# paver area without gravel?



## D270 (Mar 27, 2011)

Hi,

No money for a true paver patio, however....what if I put down heavy plastic over the grass, put 16"x16" square pavers down, held together with the standard paver plastic edging/spikes.

I save on gravel/digging....no weeds....and cheap.

HOWEVER, the grass may stink while it decomposes...the blocks will shift..etc.

What other pitfalls am I looking at?

Thanks!

PS This is only for a muddy space by our garage that gets no sun and where we store our garbage cans...not to sit out on and have a beer..lol

So...just the ground shifting I guess :-/


----------



## Bondo (Dec 8, 2007)

D270 said:


> Hi,
> 
> No money for a true paver patio, however....what if I put down heavy plastic over the grass, put 16"x16" square pavers down, held together with the standard paver plastic edging/spikes.
> 
> ...


Ayuh,... While it won't be a long lived project,...

If ya dig a hole, 'bout the size, 'n depth of the paver blocks, or alittle less, dependin' on the grade...
You can use the removed dirt/ grass to edge along the plastic paver surround to help hold it in place...

·····

- Required tasks -
(A) In the thread about laying pavers without gravel, what size square pavers does D270 plan to put down?
(B) Write the next part of the forum thread about laying pavers without gravel, picking up after its last sentence.

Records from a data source
·····

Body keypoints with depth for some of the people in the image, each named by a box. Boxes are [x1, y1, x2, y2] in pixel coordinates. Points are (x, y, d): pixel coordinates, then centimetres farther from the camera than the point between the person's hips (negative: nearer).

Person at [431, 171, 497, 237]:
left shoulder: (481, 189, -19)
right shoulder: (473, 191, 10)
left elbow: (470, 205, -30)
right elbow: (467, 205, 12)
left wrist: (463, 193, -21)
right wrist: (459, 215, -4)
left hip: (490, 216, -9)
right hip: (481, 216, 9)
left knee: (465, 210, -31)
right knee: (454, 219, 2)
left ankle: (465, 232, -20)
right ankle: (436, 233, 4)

·····

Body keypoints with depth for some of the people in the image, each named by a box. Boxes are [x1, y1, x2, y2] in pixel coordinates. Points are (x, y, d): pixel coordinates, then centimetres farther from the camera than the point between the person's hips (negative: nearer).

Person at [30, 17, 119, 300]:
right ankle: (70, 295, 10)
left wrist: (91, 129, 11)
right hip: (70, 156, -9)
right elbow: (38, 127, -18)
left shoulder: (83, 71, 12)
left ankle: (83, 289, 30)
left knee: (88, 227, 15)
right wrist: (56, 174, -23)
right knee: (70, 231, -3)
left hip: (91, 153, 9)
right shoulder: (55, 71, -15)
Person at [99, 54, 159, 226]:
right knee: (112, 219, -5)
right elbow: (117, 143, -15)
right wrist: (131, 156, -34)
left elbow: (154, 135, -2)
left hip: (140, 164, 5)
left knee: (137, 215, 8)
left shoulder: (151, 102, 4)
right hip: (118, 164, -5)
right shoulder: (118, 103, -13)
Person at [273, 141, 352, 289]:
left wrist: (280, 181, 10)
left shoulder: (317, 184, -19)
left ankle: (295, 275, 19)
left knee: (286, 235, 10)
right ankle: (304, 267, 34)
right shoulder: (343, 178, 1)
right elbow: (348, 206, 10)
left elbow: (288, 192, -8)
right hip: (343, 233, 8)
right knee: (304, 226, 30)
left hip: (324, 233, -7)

·····

- Task results -
(A) 16"x16"

(B)
No doubt better than a muddy spot....:wink:


----------



## Polly003 (Aug 24, 2011)

If you have not already done this project, you might want to use a grass killer first to remove grass so there would be no grass to stink under the plastic. Also black plastic instead of clear is more likely to keep the grass from growing back. Instead of (or in addition to) plastic, laying down treated plywood, with landscape edging screwed to the plywood, then the blocks on top, will help with shifting as well as helping to keep blocks level. I am in Texas (used to be in Illinois) and have used plywood with cheap 2x8x16 blocks on top (36 for a 4x8 piece of plywood). Lasts for years here, but can be removed if need be.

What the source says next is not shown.